WORK TO COMPLETE:
In the entries below, count every line containing "συνολικά". Return the number and nothing else.

[[ SUPPLIED RECORDS, beginning ]]

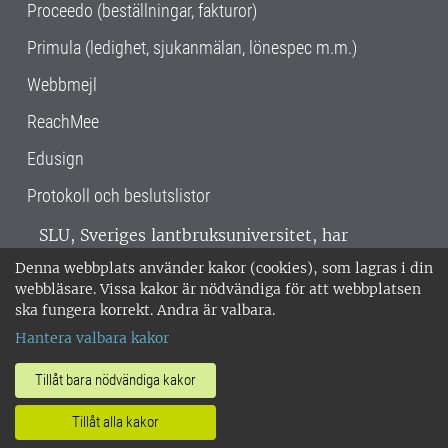
Proceedo (beställningar, fakturor)
Primula (ledighet, sjukanmälan, lönespec m.m.)
Webbmejl
ReachMee
Edusign
Protokoll och beslutslistor
SLU, Sveriges lantbruksuniversitet, har
verksamhet över hela Sverige. Huvudorter är
Denna webbplats använder kakor (cookies), som lagras i din
Alnarp, Uppsala och Umeå.
SLU är
webbläsare. Vissa kakor är nödvändiga för att webbplatsen
miljöcertifierat enligt ISO 14001. •
Telefon:
ska fungera korrekt. Andra är valbara.
018-67 10 00 • Org nr: 202100-2817 •
Om
Hantera valbara kakor
medarbetarwebben
•
SLU:s fakturaadress
•
Om SLU:s webbplatser
•
Vid KRIS
Tillåt bara nödvändiga kakor
•
Hantera kakor
•
Behandling av
Tillåt alla kakor
personuppgifter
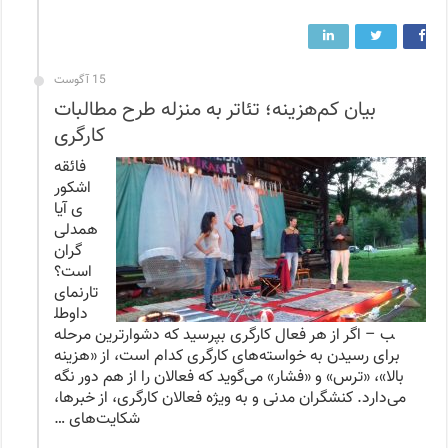
15 آگوست
بیان کم‌هزینه؛ تئاتر به منزله طرح مطالبات
کارگری
فائقه
اشکور
ی آیا
همدلی
گران
است؟
تارنمای
داوطل
ب – اگر از هر فعال کارگری بپرسید که دشوارترین مرحله
برای رسیدن به خواسته‌های کارگری کدام است، از «هزینه
بالا»، «ترس» و «فشار» می‌گوید که فعالان را از هم دور نگه
می‌دارد. کنشگران مدنی و به ویژه فعالان کارگری، از خبرها،
شکایت‌های …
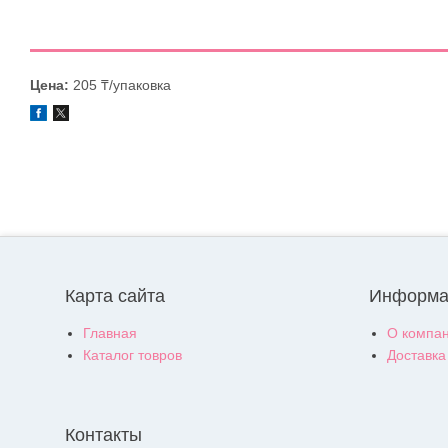
Цена:
205 ₸/упаковка
Карта сайта
Информа
Главная
О компа
Каталог товров
Доставка
Контакты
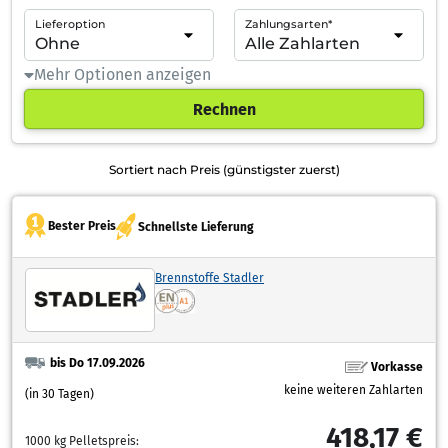
Lieferoption
Zahlungsarten*
Mehr Optionen anzeigen
Rechnen
Sortiert nach Preis (günstigster zuerst)
Bester Preis
Schnellste Lieferung
Brennstoffe Stadler
bis Do 17.09.2026
Vorkasse
keine weiteren Zahlarten
(in 30 Tagen)
418,17 €
1000 kg Pelletspreis:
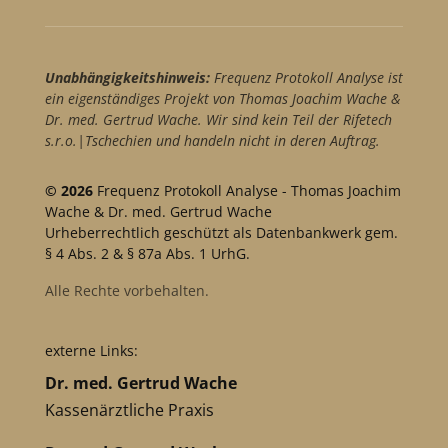
Unabhängigkeitshinweis:
Frequenz Protokoll Analyse ist
ein eigenständiges Projekt von Thomas Joachim Wache &
Dr. med. Gertrud Wache. Wir sind kein Teil der Rifetech
s.r.o.|Tschechien und handeln nicht in deren Auftrag.
© 2026
Frequenz Protokoll Analyse - Thomas Joachim
Wache & Dr. med. Gertrud Wache
Urheberrechtlich geschützt als Datenbankwerk gem.
§ 4 Abs. 2 & § 87a Abs. 1 UrhG.
Alle Rechte vorbehalten.
externe Links:
Dr. med. Gertrud Wache
Kassenärztliche Praxis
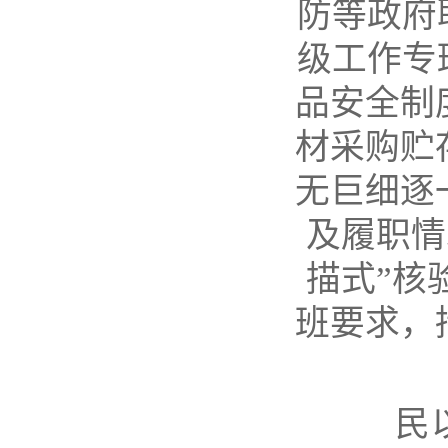
防等政府
级工作专
品安全制
材采购贮
无巨细逐
及履职情
描式”核
班要求，
民以食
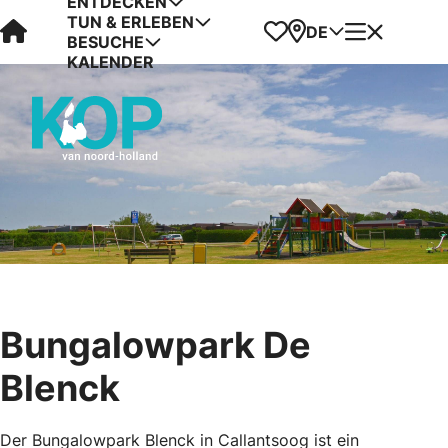
ENTDECKEN
TUN & ERLEBEN
Visit Kop van Holland
Favoriten
Karte
Menü
DE
BESUCHE
KALENDER
Bungalowpark De
Blenck
Der Bungalowpark Blenck in Callantsoog ist ein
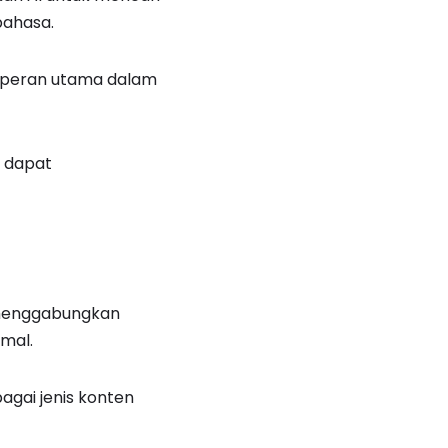
bahasa.
g peran utama dalam
a dapat
 menggabungkan
imal.
agai jenis konten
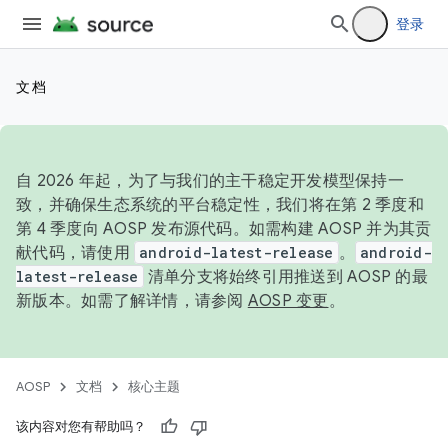
登录
文档
自 2026 年起，为了与我们的主干稳定开发模型保持一
致，并确保生态系统的平台稳定性，我们将在第 2 季度和
第 4 季度向 AOSP 发布源代码。如需构建 AOSP 并为其贡
献代码，请使用
android-latest-release
。
android-
latest-release
清单分支将始终引用推送到 AOSP 的最
新版本。如需了解详情，请参阅
AOSP 变更
。
AOSP
文档
核心主题
该内容对您有帮助吗？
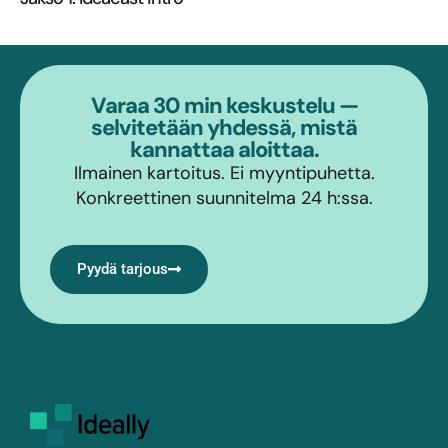
Varaa 30 min keskustelu —
selvitetään yhdessä, mistä
kannattaa aloittaa.
Ilmainen kartoitus. Ei myyntipuhetta.
Konkreettinen suunnitelma 24 h:ssa.
Pyydä tarjous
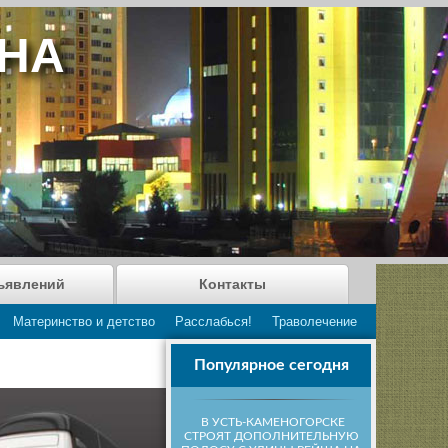
АНА
ъявлений
Контакты
Материнство и детство
Расслабься!
Траволечение
Популярное сегодня
В УСТЬ-КАМЕНОГОРСКЕ
СТРОЯТ ДОПОЛНИТЕЛЬНУЮ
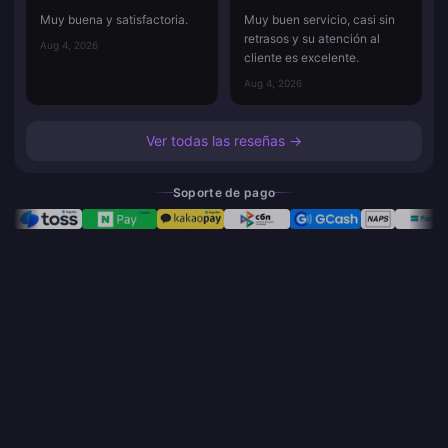
Muy buena y satisfactoria.
Muy buen servicio, casi sin
retrasos y su atención al
Aug 4, 2026
cliente es excelente.
Aug 4, 2026
Ver todas las reseñas →
Soporte de pago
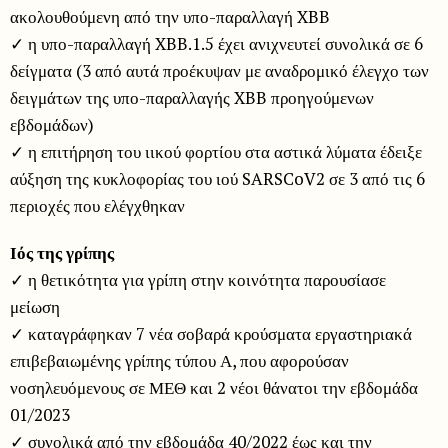
ακολουθούμενη από την υπο-παραλλαγή XBB
✓ η υπο-παραλλαγή XBB.1.5 έχει ανιχνευτεί συνολικά σε 6
δείγματα (3 από αυτά προέκυψαν με αναδρομικό έλεγχο των
δειγμάτων της υπο-παραλλαγής XBB προηγούμενων
εβδομάδων)
✓ η επιτήρηση του ιικού φορτίου στα αστικά λύματα έδειξε
αύξηση της κυκλοφορίας του ιού SARSCoV2 σε 3 από τις 6
περιοχές που ελέγχθηκαν
Ιός της γρίπης
✓ η θετικότητα για γρίπη στην κοινότητα παρουσίασε
μείωση
✓ καταγράφηκαν 7 νέα σοβαρά κρούσματα εργαστηριακά
επιβεβαιωμένης γρίπης τύπου Α, που αφορούσαν
νοσηλευόμενους σε ΜΕΘ και 2 νέοι θάνατοι την εβδομάδα
01/2023
✓ συνολικά από την εβδομάδα 40/2022 έως και την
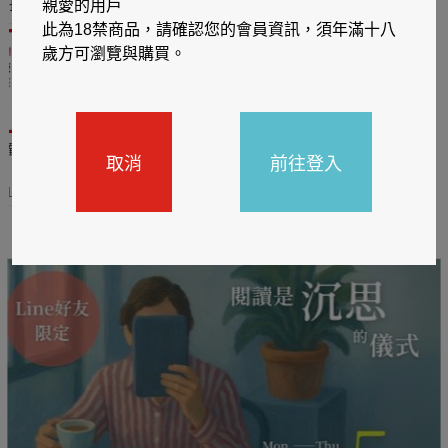
推薦你買好東西
親愛的用戶
此為18禁商品，請確認您的會員資訊，須年滿十八
歲方可瀏覽與購買。
送觸
TCL數位筆記本送月讀包1
BOOX電子閱讀器加購皮
取消
前往登入
年
套5折
31
2026/06/20 - 2026/08/31
2026/06/20 - 2026/08/31
主題書展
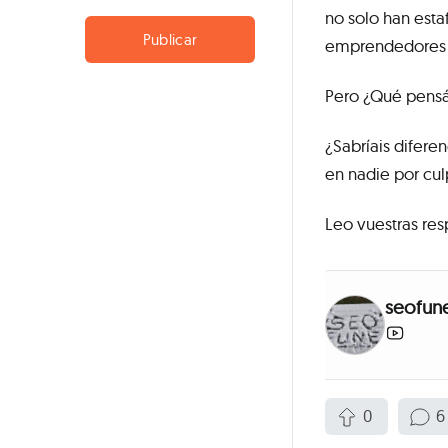
no solo han est
Publicar
emprendedores d
Pero ¿Qué pensá
¿Sabríais difere
en nadie por cu
Leo vuestras re
seofun
0
6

[[ SUPPLIED RECORDS, end ]]

RESPONSE:
2